Regional distribution of microvasculature within the canine femoral head: a study of plastinated tissue histology and 3D reconstruction.

Abstract

Background: Understanding the intraosseous vascularity of the femoral head is important for preserving its structural integrity and function. Disruptions in microcirculation can lead to osteonecrosis of the femoral head (ONFH). This anatomical study aimed to quantify the regional distribution of the microvessels within the trabecular bone of the femoral head.

Methods: Eleven beagles (five males, six females) were infused with intra-aortic radiopaque silicon, followed by micro-computed tomography imaging and 3D modelling using Avizo. EXAKT non-decalcified plastinated tissue histology of the proximal femur was performed and quantified using the Bioquant Osteo semi-automated histomorphometry with ImageJ. Vascular diameter, density, length density, and osteochondral parameters were calculated and compared within the subcortical and central zones of the femoral head in both sexes.

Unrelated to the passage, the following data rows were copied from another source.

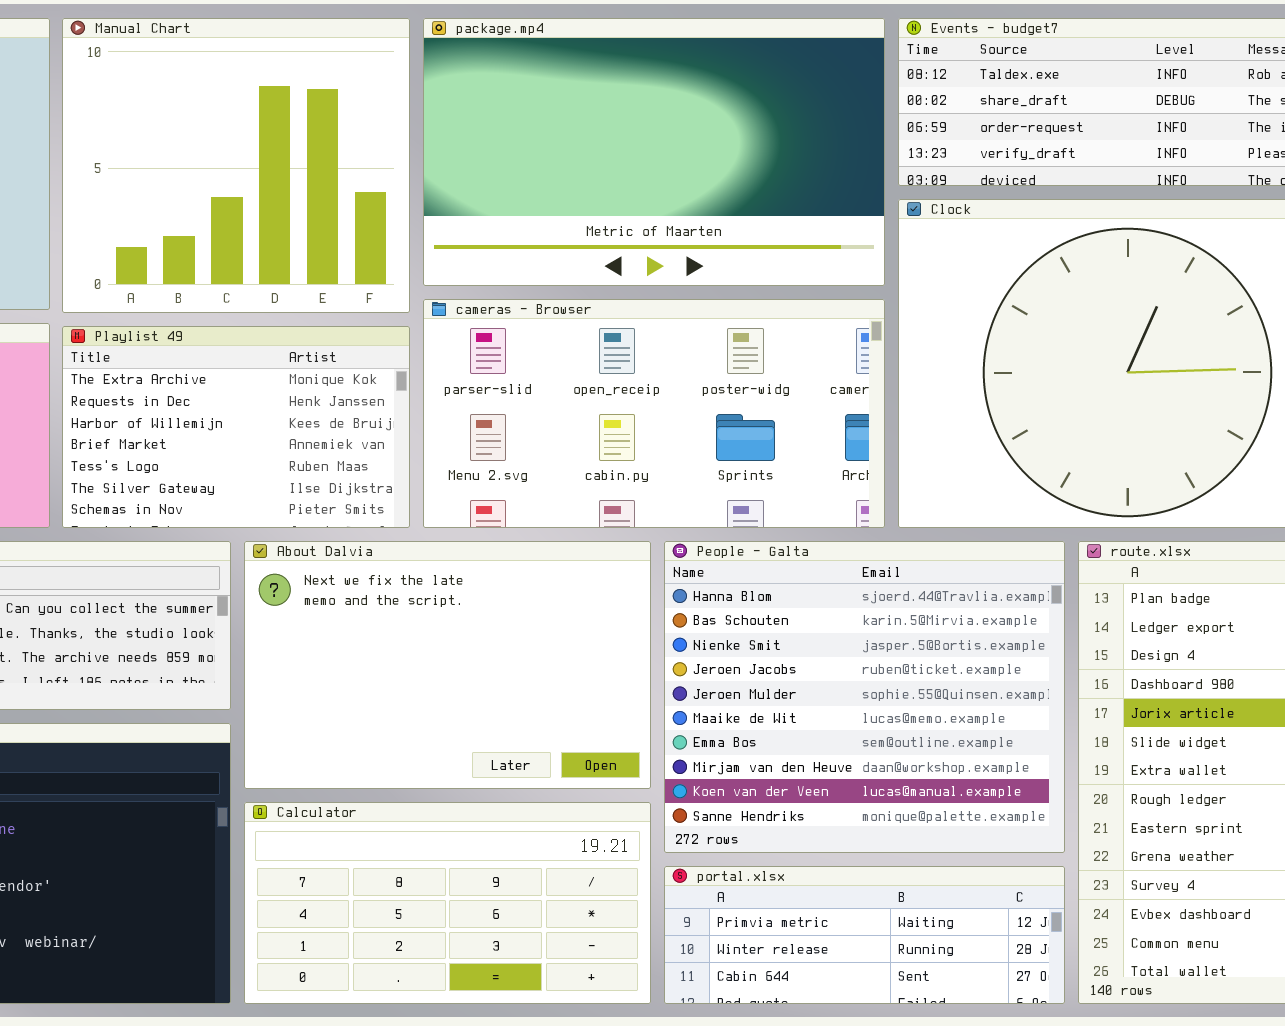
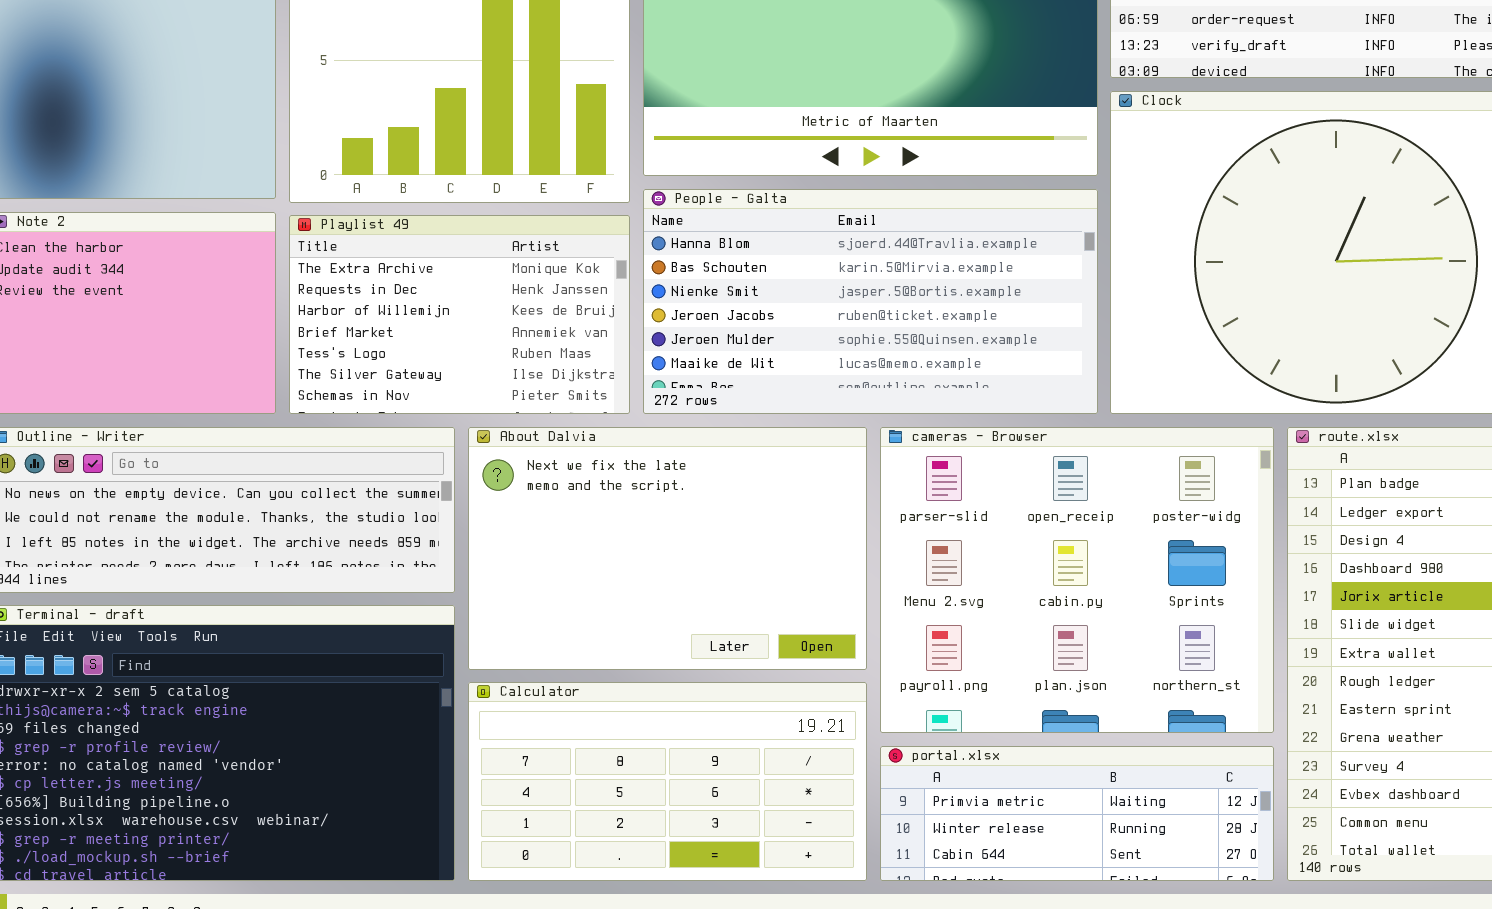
cameras - Browser: [423,299,885,528] -> [880,427,1274,733], moved, resized
People - Galta: [664,541,1065,853] -> [643,189,1098,414], moved, resized

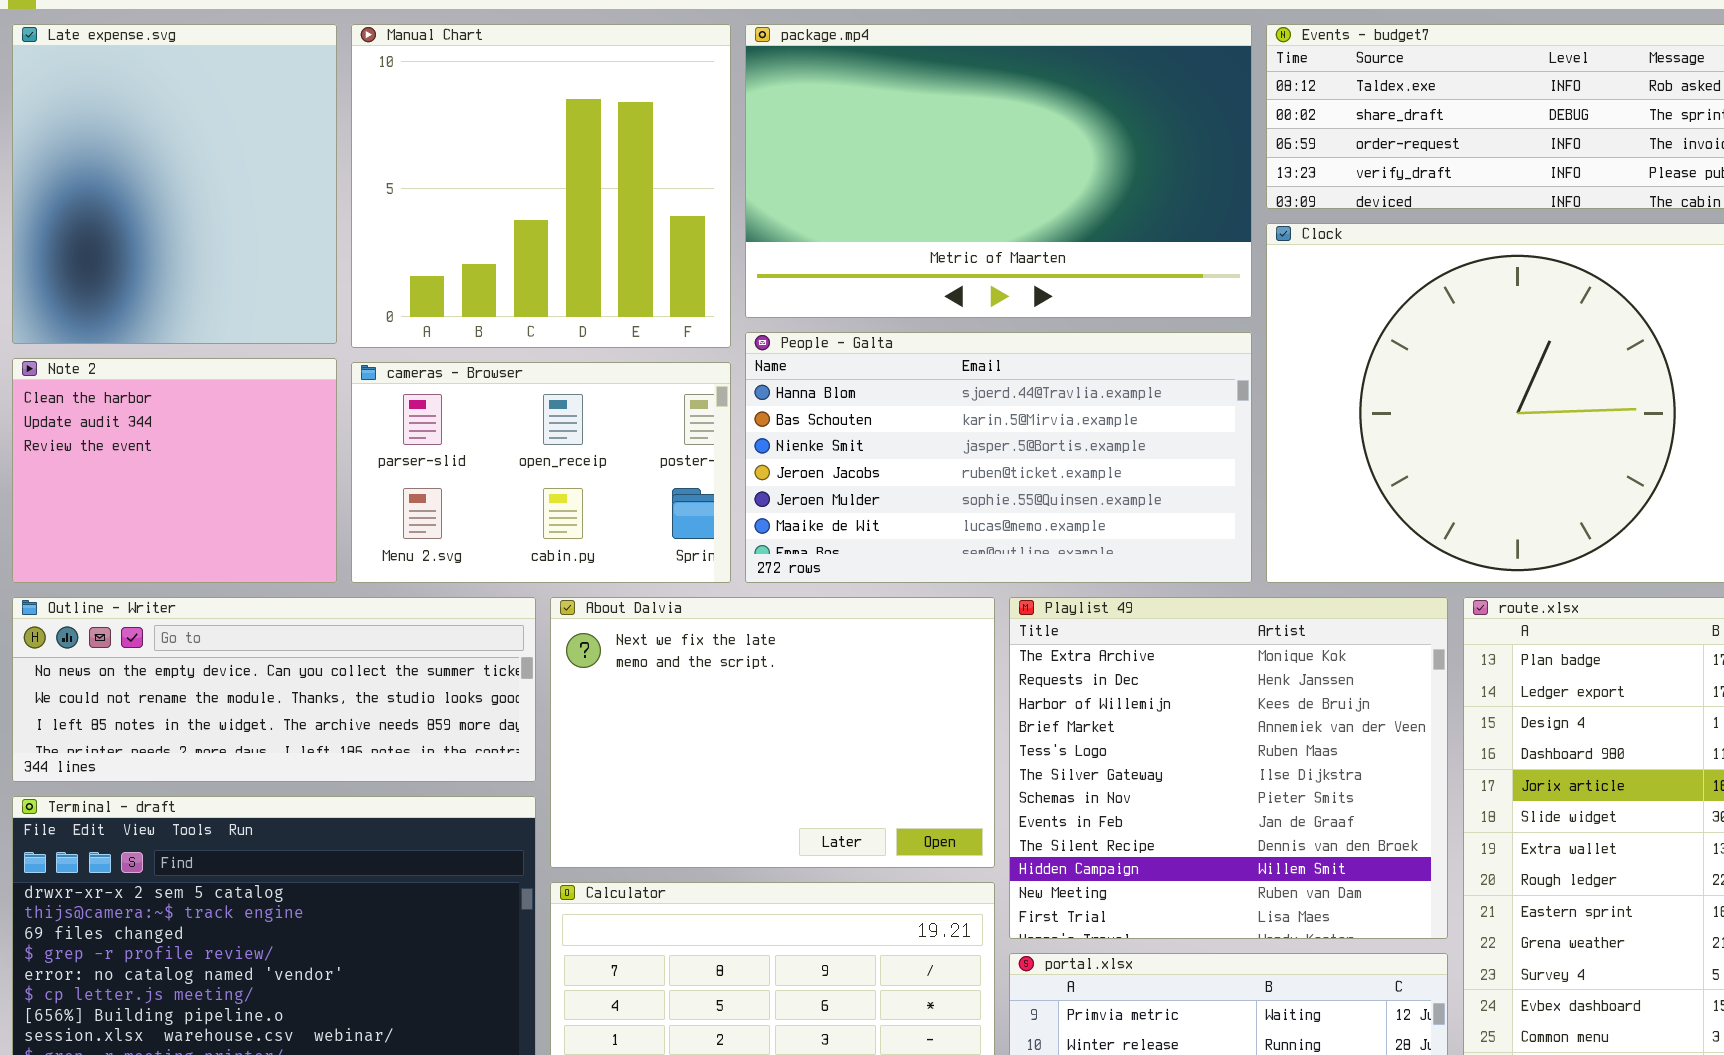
Playlist 49: [289,215,630,414] -> [1009,597,1448,939], moved, resized
cameras - Browser: [880,427,1274,733] -> [351,362,731,583], moved, resized

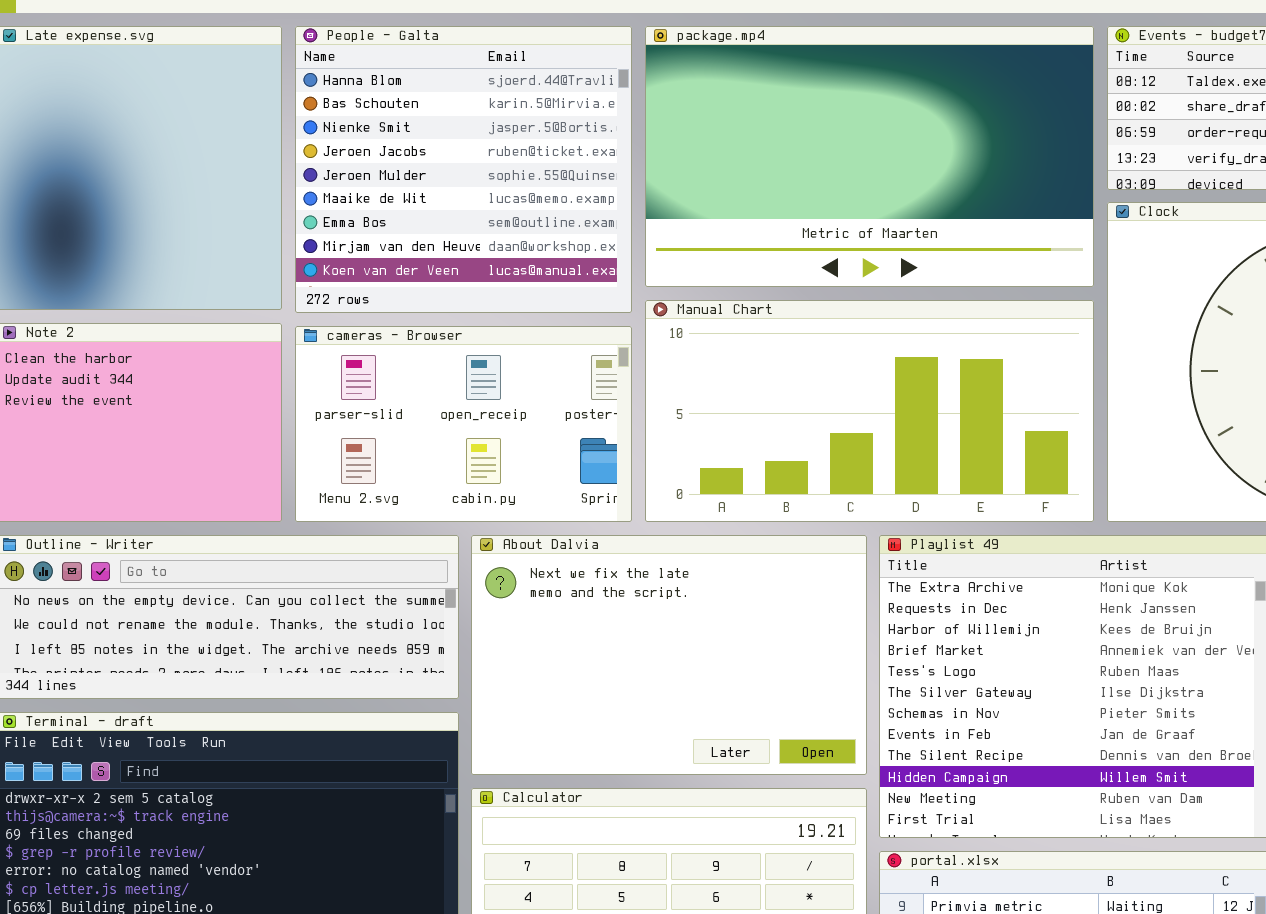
Manual Chart: [351,24,731,348] -> [645,300,1094,522], moved, resized
People - Galta: [745,332,1252,583] -> [295,26,632,313], moved, resized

Results: A well-developed intraosseous microvascular network was identified within the trabecular struts, resembling Volkmann's canals and integrating into Haversian system at the subchondral compact bone. Dense capillary networks traversed both trabecular and cortical bone to supply articular cartilage. Subcortical microvasculature was denser, with thinner diameters and shorter lengths compared to the central zone. The middle part of the femoral head displayed higher subcortical vascular density compared to superior and inferior parts. Strong positive correlations were observed between the endocortical area, tissue area, mean cortical width, bone surface and trabecular spacing. A moderate negative correlation was found between quiescent surface and cartilage density. No significant sex differences were observed in vascularity or bone metrics.

Conclusion: Based on the spatial distribution of the microvasculature, the central zone serves as a conduit for primary intraosseous blood vessels, supplying the subcortical zone, including the cortex and articular cartilage. These findings establish baseline reference values for normal intraosseous microvessels and bone metrics in canine anatomy, which can be utilized for diagnosing and treating osteochondral diseases.